» **Stored items from a collection**:
########

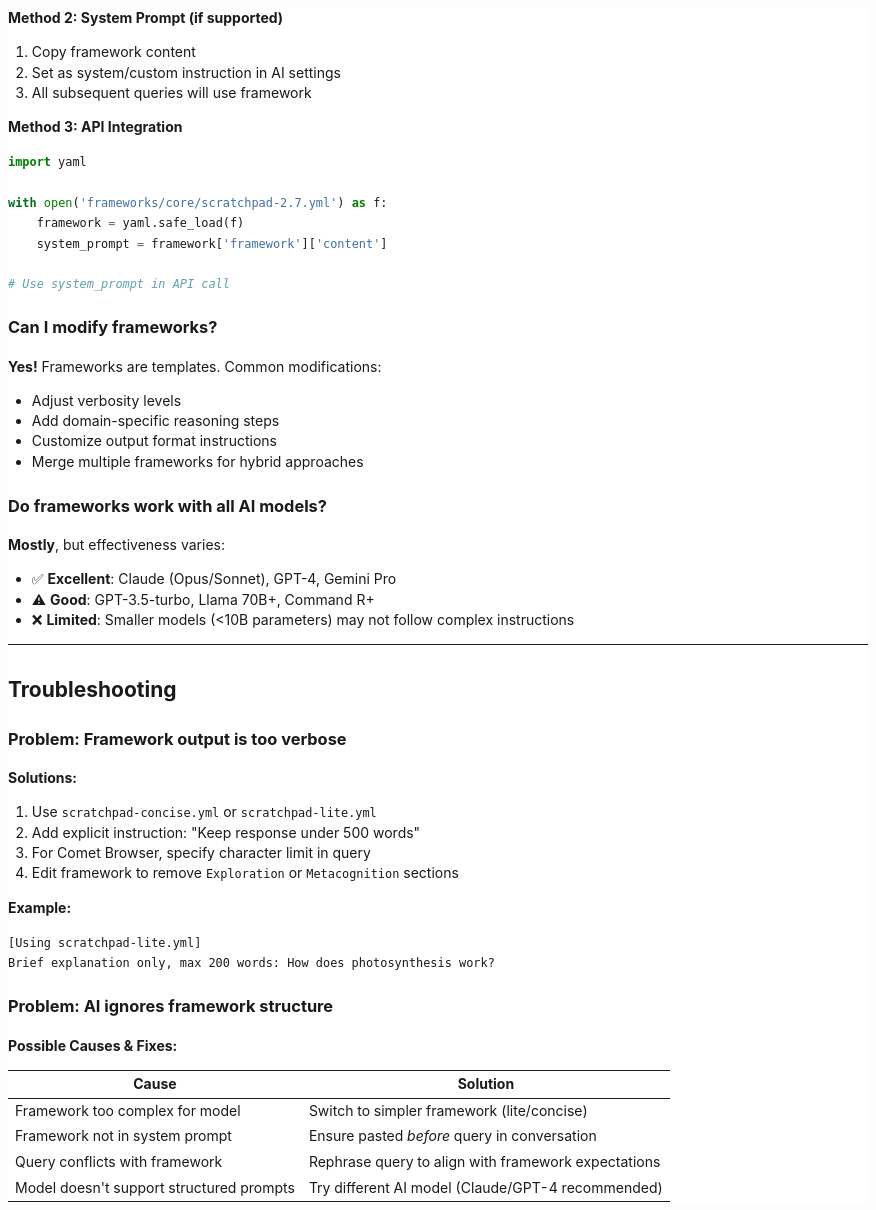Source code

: **Method 2: System Prompt (if supported)**
1. Copy framework content
2. Set as system/custom instruction in AI settings
3. All subsequent queries will use framework

**Method 3: API Integration**
```python
import yaml

with open('frameworks/core/scratchpad-2.7.yml') as f:
    framework = yaml.safe_load(f)
    system_prompt = framework['framework']['content']

# Use system_prompt in API call
```

### Can I modify frameworks?

**Yes!** Frameworks are templates. Common modifications:
- Adjust verbosity levels
- Add domain-specific reasoning steps
- Customize output format instructions
- Merge multiple frameworks for hybrid approaches

### Do frameworks work with all AI models?

**Mostly**, but effectiveness varies:
- ✅ **Excellent**: Claude (Opus/Sonnet), GPT-4, Gemini Pro
- ⚠️ **Good**: GPT-3.5-turbo, Llama 70B+, Command R+
- ❌ **Limited**: Smaller models (<10B parameters) may not follow complex instructions

---

## Troubleshooting

### Problem: Framework output is too verbose

**Solutions:**
1. Use `scratchpad-concise.yml` or `scratchpad-lite.yml`
2. Add explicit instruction: "Keep response under 500 words"
3. For Comet Browser, specify character limit in query
4. Edit framework to remove `Exploration` or `Metacognition` sections

**Example:**
```
[Using scratchpad-lite.yml]
Brief explanation only, max 200 words: How does photosynthesis work?
```

### Problem: AI ignores framework structure

**Possible Causes & Fixes:**

| Cause | Solution |
|-------|----------|
| Framework too complex for model | Switch to simpler framework (lite/concise) |
| Framework not in system prompt | Ensure pasted *before* query in conversation |
| Query conflicts with framework | Rephrase query to align with framework expectations |
| Model doesn't support structured prompts | Try different AI model (Claude/GPT-4 recommended) |
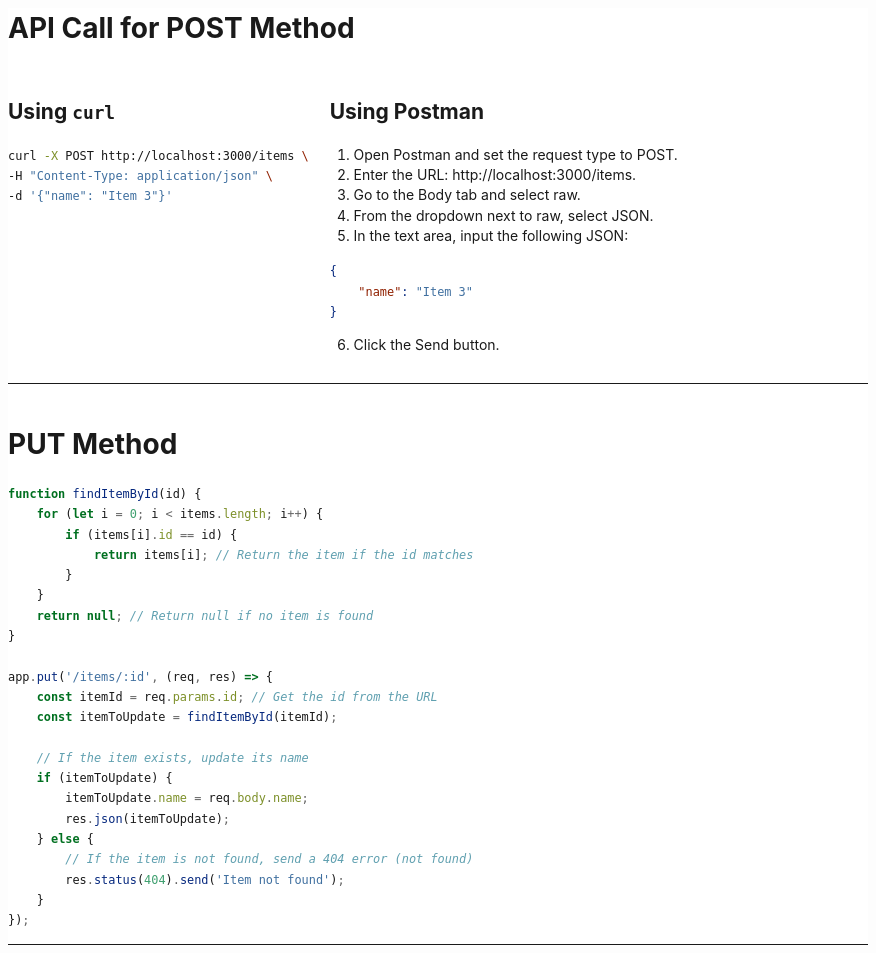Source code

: # API Call for **POST** Method 

<div class="columns">
<div>
    
## Using `curl`

```bash
curl -X POST http://localhost:3000/items \
-H "Content-Type: application/json" \
-d '{"name": "Item 3"}'
```

</div>
<div>
    
## Using Postman

1. Open Postman and set the request type to POST.
2. Enter the URL: http://localhost:3000/items.
3. Go to the Body tab and select raw.
4. From the dropdown next to raw, select JSON.
5. In the text area, input the following JSON:

```json
{
    "name": "Item 3"
}
```

6. Click the Send button.

</div>
</div>


---

# **PUT** Method

```javascript
function findItemById(id) {
    for (let i = 0; i < items.length; i++) {
        if (items[i].id == id) {
            return items[i]; // Return the item if the id matches
        }
    }
    return null; // Return null if no item is found
}

app.put('/items/:id', (req, res) => {
    const itemId = req.params.id; // Get the id from the URL
    const itemToUpdate = findItemById(itemId);

    // If the item exists, update its name
    if (itemToUpdate) {
        itemToUpdate.name = req.body.name;
        res.json(itemToUpdate); 
    } else {
        // If the item is not found, send a 404 error (not found)
        res.status(404).send('Item not found');
    }
});
```
---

########

» **WHAT YOU ARE ASKED TO DO**:
Your answer must be an exact transcription of the records above, minus the pictures.

» **PROBLEM SOLUTION**:
Source code

: **Method 2: System Prompt (if supported)**
1. Copy framework content
2. Set as system/custom instruction in AI settings
3. All subsequent queries will use framework

**Method 3: API Integration**
```python
import yaml

with open('frameworks/core/scratchpad-2.7.yml') as f:
    framework = yaml.safe_load(f)
    system_prompt = framework['framework']['content']

# Use system_prompt in API call
```

### Can I modify frameworks?

**Yes!** Frameworks are templates. Common modifications:
- Adjust verbosity levels
- Add domain-specific reasoning steps
- Customize output format instructions
- Merge multiple frameworks for hybrid approaches

### Do frameworks work with all AI models?

**Mostly**, but effectiveness varies:
- ✅ **Excellent**: Claude (Opus/Sonnet), GPT-4, Gemini Pro
- ⚠️ **Good**: GPT-3.5-turbo, Llama 70B+, Command R+
- ❌ **Limited**: Smaller models (<10B parameters) may not follow complex instructions

---

## Troubleshooting

### Problem: Framework output is too verbose

**Solutions:**
1. Use `scratchpad-concise.yml` or `scratchpad-lite.yml`
2. Add explicit instruction: "Keep response under 500 words"
3. For Comet Browser, specify character limit in query
4. Edit framework to remove `Exploration` or `Metacognition` sections

**Example:**
```
[Using scratchpad-lite.yml]
Brief explanation only, max 200 words: How does photosynthesis work?
```

### Problem: AI ignores framework structure

**Possible Causes & Fixes:**

| Cause | Solution |
|-------|----------|
| Framework too complex for model | Switch to simpler framework (lite/concise) |
| Framework not in system prompt | Ensure pasted *before* query in conversation |
| Query conflicts with framework | Rephrase query to align with framework expectations |
| Model doesn't support structured prompts | Try different AI model (Claude/GPT-4 recommended) |
Source code

: # API Call for **POST** Method 

<div class="columns">
<div>
    
## Using `curl`

```bash
curl -X POST http://localhost:3000/items \
-H "Content-Type: application/json" \
-d '{"name": "Item 3"}'
```

</div>
<div>
    
## Using Postman

1. Open Postman and set the request type to POST.
2. Enter the URL: http://localhost:3000/items.
3. Go to the Body tab and select raw.
4. From the dropdown next to raw, select JSON.
5. In the text area, input the following JSON:

```json
{
    "name": "Item 3"
}
```

6. Click the Send button.

</div>
</div>


---

# **PUT** Method

```javascript
function findItemById(id) {
    for (let i = 0; i < items.length; i++) {
        if (items[i].id == id) {
            return items[i]; // Return the item if the id matches
        }
    }
    return null; // Return null if no item is found
}

app.put('/items/:id', (req, res) => {
    const itemId = req.params.id; // Get the id from the URL
    const itemToUpdate = findItemById(itemId);

    // If the item exists, update its name
    if (itemToUpdate) {
        itemToUpdate.name = req.body.name;
        res.json(itemToUpdate); 
    } else {
        // If the item is not found, send a 404 error (not found)
        res.status(404).send('Item not found');
    }
});
```
---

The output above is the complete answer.